NOTE: We may introduce backward incompatible changes regarding samza job submission in the future 1.5 release. Details can be found on SEP-23: Simplify Job Runner

We are thrilled to announce the release of Apache Samza 1.4.0.

Today, Samza forms the backbone of hundreds of real-time production applications across a multitude of companies, such as LinkedIn, Slack, and Redfin, among many others. Samza provides leading support for large-scale stateful stream processing with:

  • First class support for local state (with RocksDB store). This allows a stateful application to scale up to 1.1 Million events/sec on a single machine with SSD.
  • Support for incremental checkpointing of state instead of full snapshots. This enables Samza to scale to applications with very large state.
  • A fully asynchronous programming model that makes parallelizing remote calls efficient and effortless.
  • High level API for expressing complex stream processing pipelines in a few lines of code.
  • Beam Samza Runner that marries Beam’s best in class support for EventTime based windowed processing and sophisticated triggering with Samza’s stable and scalable stateful processing model.
  • A fully pluggable model for input sources (e.g. Kafka, Kinesis, DynamoDB streams etc.) and output systems (HDFS, Kafka, ElastiCache etc.).
  • A Table API that provides a common abstraction for accessing remote or local databases and allowing developers are able to “join” an input event stream with such a Table.
  • Flexible deployment model for running the applications in any hosting environment and with cluster managers other than YARN.

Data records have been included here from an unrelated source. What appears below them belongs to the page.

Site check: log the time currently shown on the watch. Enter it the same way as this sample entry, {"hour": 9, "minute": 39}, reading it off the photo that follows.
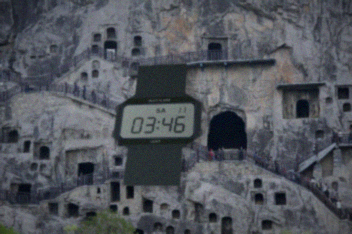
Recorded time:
{"hour": 3, "minute": 46}
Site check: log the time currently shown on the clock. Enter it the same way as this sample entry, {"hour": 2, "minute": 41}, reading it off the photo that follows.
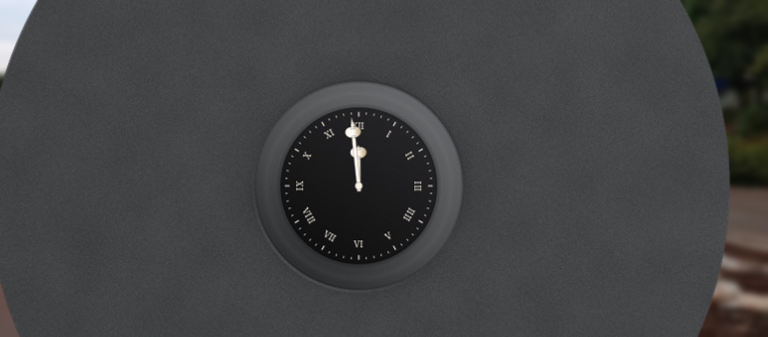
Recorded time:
{"hour": 11, "minute": 59}
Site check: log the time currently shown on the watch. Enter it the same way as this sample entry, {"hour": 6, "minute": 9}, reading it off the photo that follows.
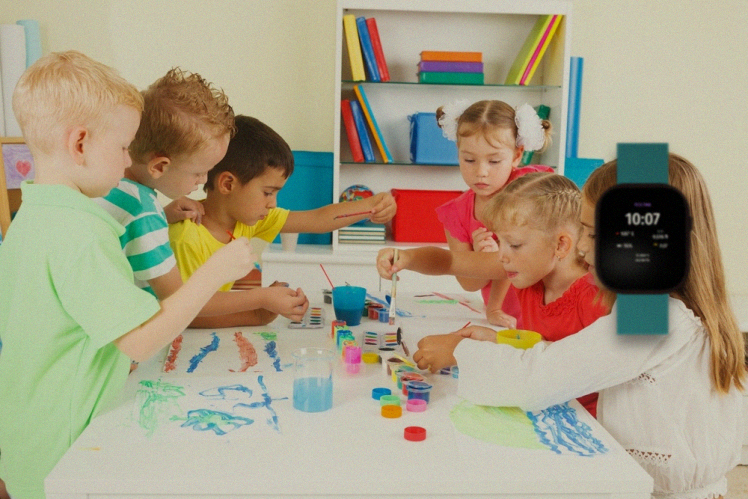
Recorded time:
{"hour": 10, "minute": 7}
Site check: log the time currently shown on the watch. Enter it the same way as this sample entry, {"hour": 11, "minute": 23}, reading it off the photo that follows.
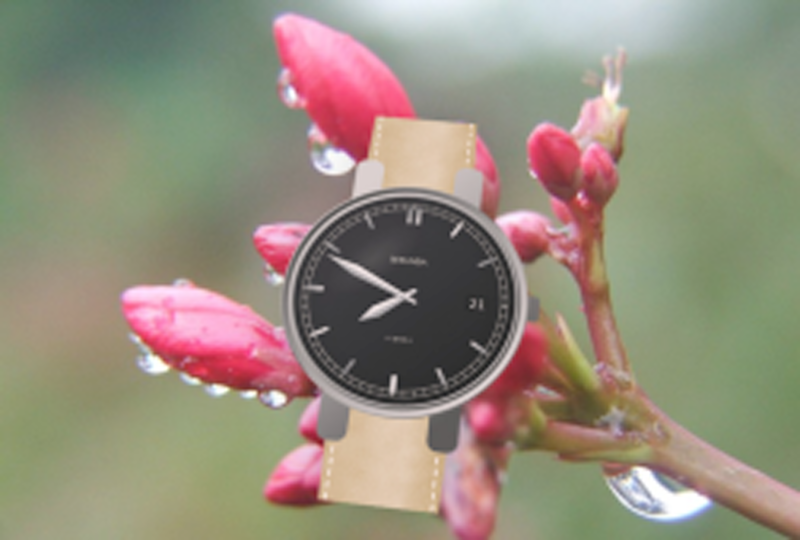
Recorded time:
{"hour": 7, "minute": 49}
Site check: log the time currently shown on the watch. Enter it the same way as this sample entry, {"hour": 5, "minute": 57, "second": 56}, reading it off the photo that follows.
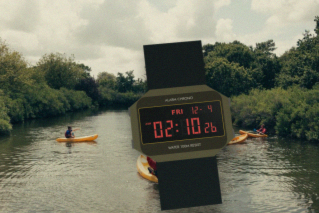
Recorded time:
{"hour": 2, "minute": 10, "second": 26}
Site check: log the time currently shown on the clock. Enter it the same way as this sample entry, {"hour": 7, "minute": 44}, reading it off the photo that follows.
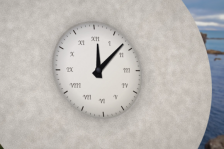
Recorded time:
{"hour": 12, "minute": 8}
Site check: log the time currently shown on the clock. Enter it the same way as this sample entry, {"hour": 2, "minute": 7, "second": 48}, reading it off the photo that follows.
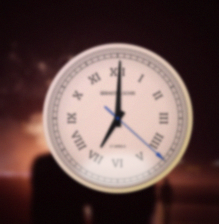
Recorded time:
{"hour": 7, "minute": 0, "second": 22}
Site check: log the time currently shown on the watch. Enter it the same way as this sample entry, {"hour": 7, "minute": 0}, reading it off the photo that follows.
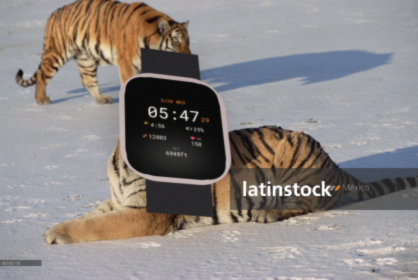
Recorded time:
{"hour": 5, "minute": 47}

New Features, Upgrades and Bug Fixes:

This release brings the following features, upgrades, and capabilities (highlights):

  • Improvements regarding management and monitoring of local state
  • Improvements to the Samza SQL API
  • New system producer for Azure blob storage
  • Bug fixes

Full list of the jiras addressed in this release can be found here.

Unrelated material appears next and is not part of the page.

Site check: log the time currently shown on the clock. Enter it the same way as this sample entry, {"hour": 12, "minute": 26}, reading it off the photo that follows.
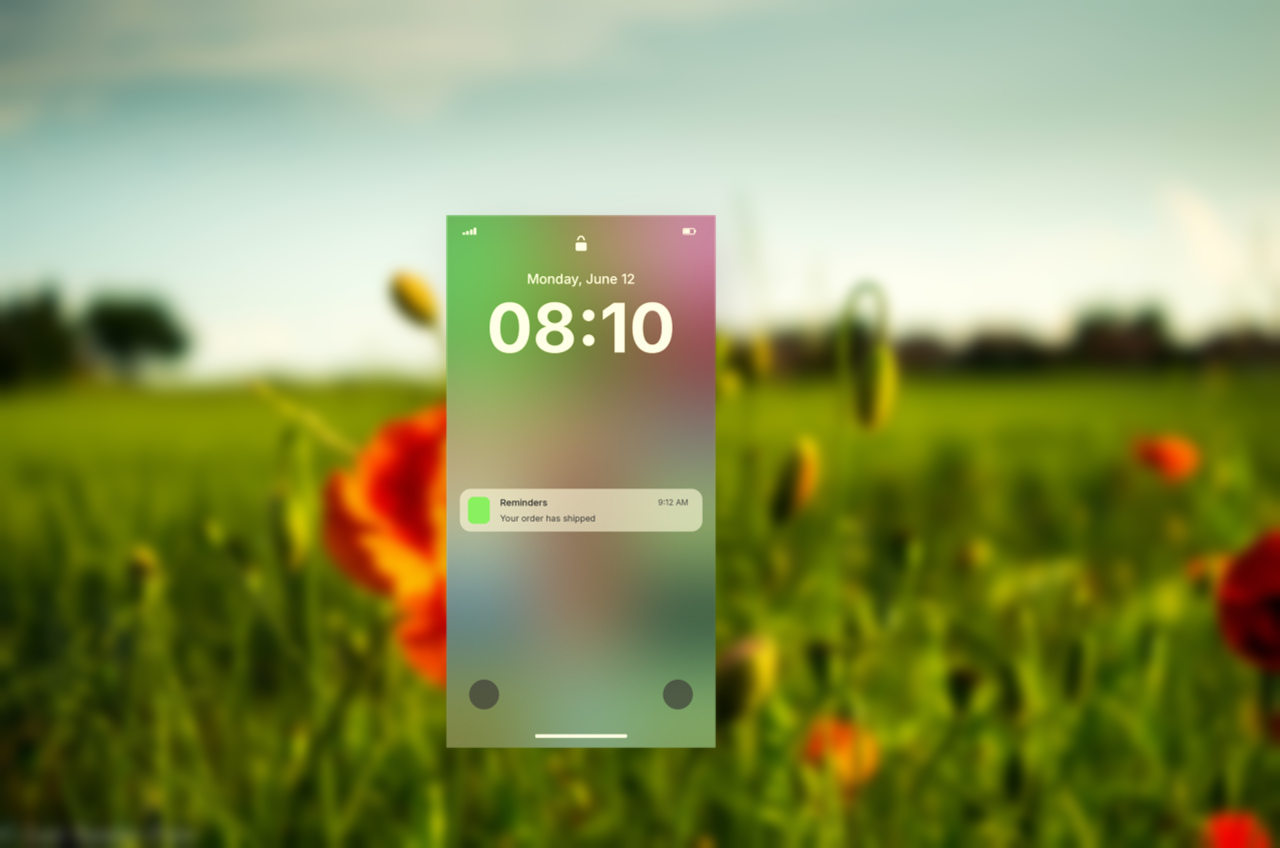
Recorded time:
{"hour": 8, "minute": 10}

Upgrading your application to Apache Samza 1.4.0

If an application is being upgraded to Samza 1.4, please note the following usage changes.

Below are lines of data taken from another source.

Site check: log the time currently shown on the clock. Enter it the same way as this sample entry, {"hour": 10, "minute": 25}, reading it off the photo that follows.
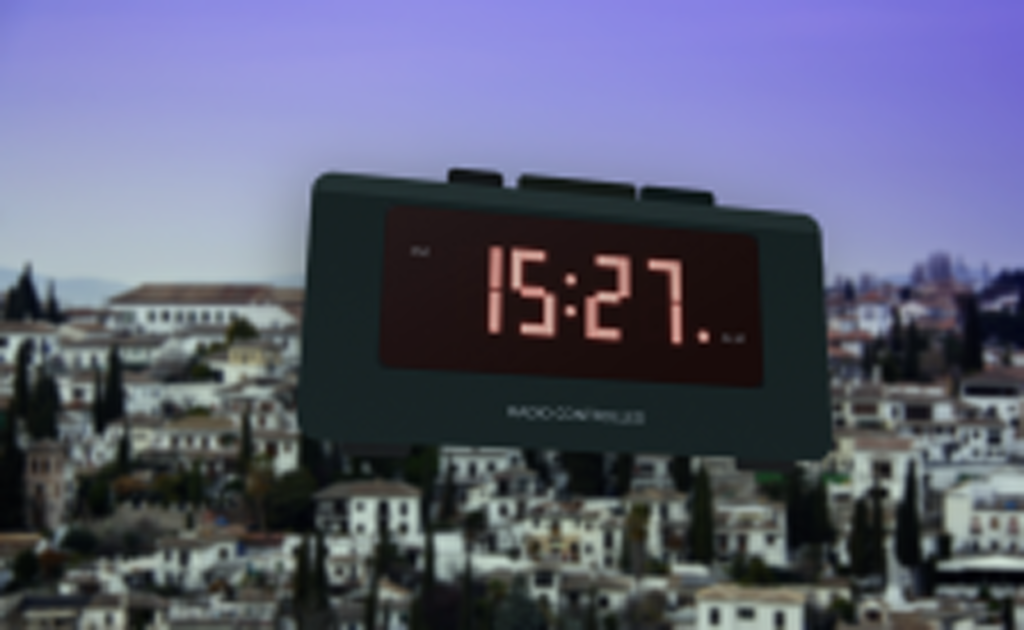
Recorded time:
{"hour": 15, "minute": 27}
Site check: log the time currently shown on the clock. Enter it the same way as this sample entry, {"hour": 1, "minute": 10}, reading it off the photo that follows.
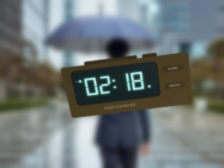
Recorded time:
{"hour": 2, "minute": 18}
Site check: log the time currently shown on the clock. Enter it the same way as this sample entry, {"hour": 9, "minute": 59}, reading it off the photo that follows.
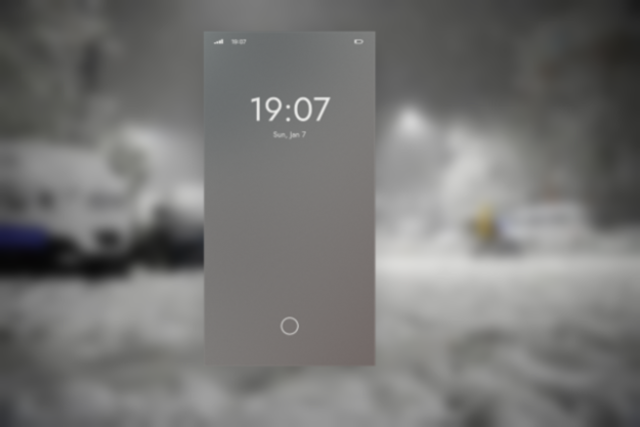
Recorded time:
{"hour": 19, "minute": 7}
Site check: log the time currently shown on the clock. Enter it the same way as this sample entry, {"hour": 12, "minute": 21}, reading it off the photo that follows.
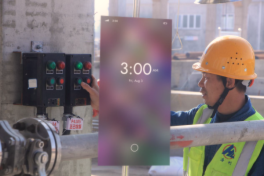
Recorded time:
{"hour": 3, "minute": 0}
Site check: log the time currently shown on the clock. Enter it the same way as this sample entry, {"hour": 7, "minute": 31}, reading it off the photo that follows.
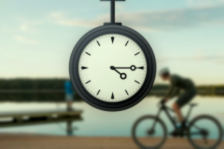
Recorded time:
{"hour": 4, "minute": 15}
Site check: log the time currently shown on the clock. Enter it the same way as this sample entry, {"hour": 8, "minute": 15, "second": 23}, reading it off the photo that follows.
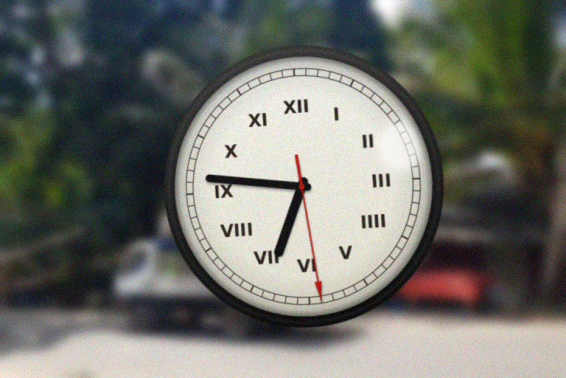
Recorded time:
{"hour": 6, "minute": 46, "second": 29}
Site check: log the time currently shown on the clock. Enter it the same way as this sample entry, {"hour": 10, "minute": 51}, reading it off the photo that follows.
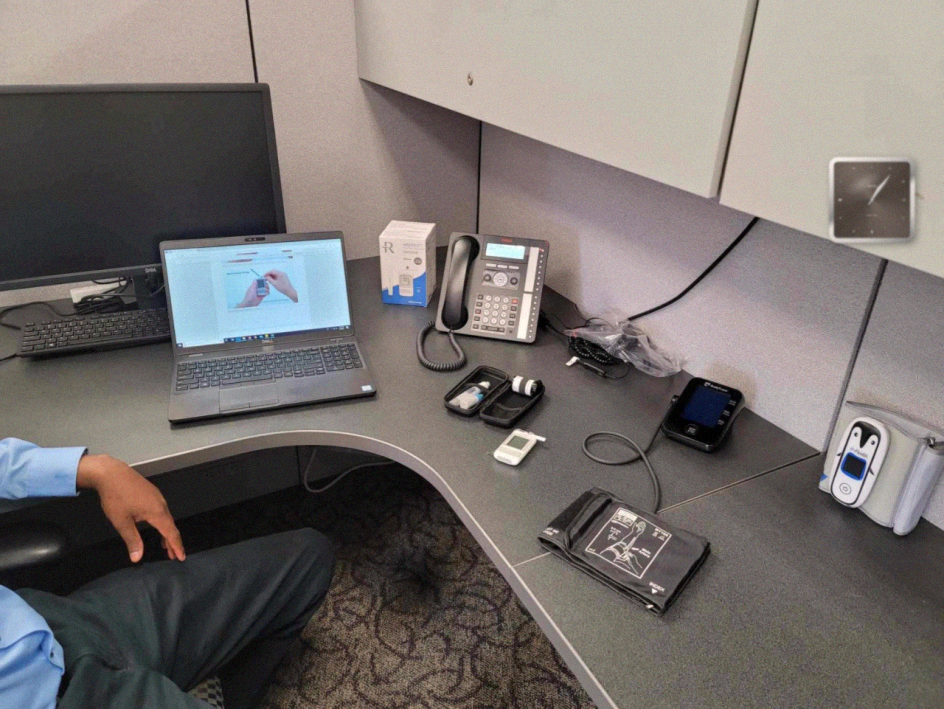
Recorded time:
{"hour": 1, "minute": 6}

  • The samza-autoscaling module is no longer supported, and the module has been removed.

State

  • SAMZA-2386 Get store names should return correct store names in the presence of side inputs
  • SAMZA-2324 Adding KV store metrics for rocksdb
  • SAMZA-2416 Adding null-check before incrementing metrics for bytesSerialized
  • SAMZA-2397 Samza rocksdb metrics do not emit values after Samza version >= 1.1
  • SAMZA-2447 Checkpoint dir removal should only search in valid store dirs

SQL

  • SAMZA-2362 Include the ScalarUDF implementations with the configured package prefix in ReflectionBasedUdfResolver.
  • SAMZA-2375 Samza-sql: Store udf original name for display purposes
  • SAMZA-2376 Samza-sql: Samza sql should handle sql statements with trailing semi-colon (;)
  • SAMZA-2396 Support dynamic addition of jars in ReflectionUdfResolver.
  • SAMZA-2415 Samza-Sql: Fix AvroRelConverter to only consider cached schema while populating SamzaSqlRelRecord for all the nested records.
  • SAMZA-2425 Samza-sql: support subquery in joins
  • SAMZA-2455 Validate the argument types in SamzaSQL UDF on execution planning phase

Azure Bob Storage system producer

  • SAMZA-2421 Add SystemProducer for Azure Blob Storage

Job coordinator dependency isolation (experimental)

  • SAMZA-2421 Add SystemProducer for Azure Blob Storage
  • SAMZA-2332 [AM isolation] YarnJob should pass new command and additional environment variables for AM deployment
  • SAMZA-2333 [AM isolation] Use cytodynamics classloader to launch job coordinator

Bug fixes

  • SAMZA-2334 ProxyGrouper selection based on Host Affinity not whether job is stateful
  • SAMZA-2372 Null pointer exception in LocalApplicationRunner
  • SAMZA-2443 Upgrade Jetty version to prevent AM file descriptor leak
  • SAMZA-2446 Invoke onCheckpoint only for registered SSPs
  • SAMZA-2463 Duplicate firings of processing timers
  • SAMZA-2461 Fix Concurrent Modification Exception in InMemorySystem

Other improvements

  • SAMZA-2364 Include the localized resource lib directory in the classpath of SamzaContainer
  • Clean up unused org.apache.samza.autoscaling module
  • SAMZA-2444 JobModel save in CoordinatorStreamStore resulting flush for each message
  • SAMZA-2452 Adding internal autosizing related configs

Sources downloads

A source download of Samza 1.4.0 is available here, and is also available in Apache’s Maven repository. See Samza’s download page for details and Samza’s feature preview for new features.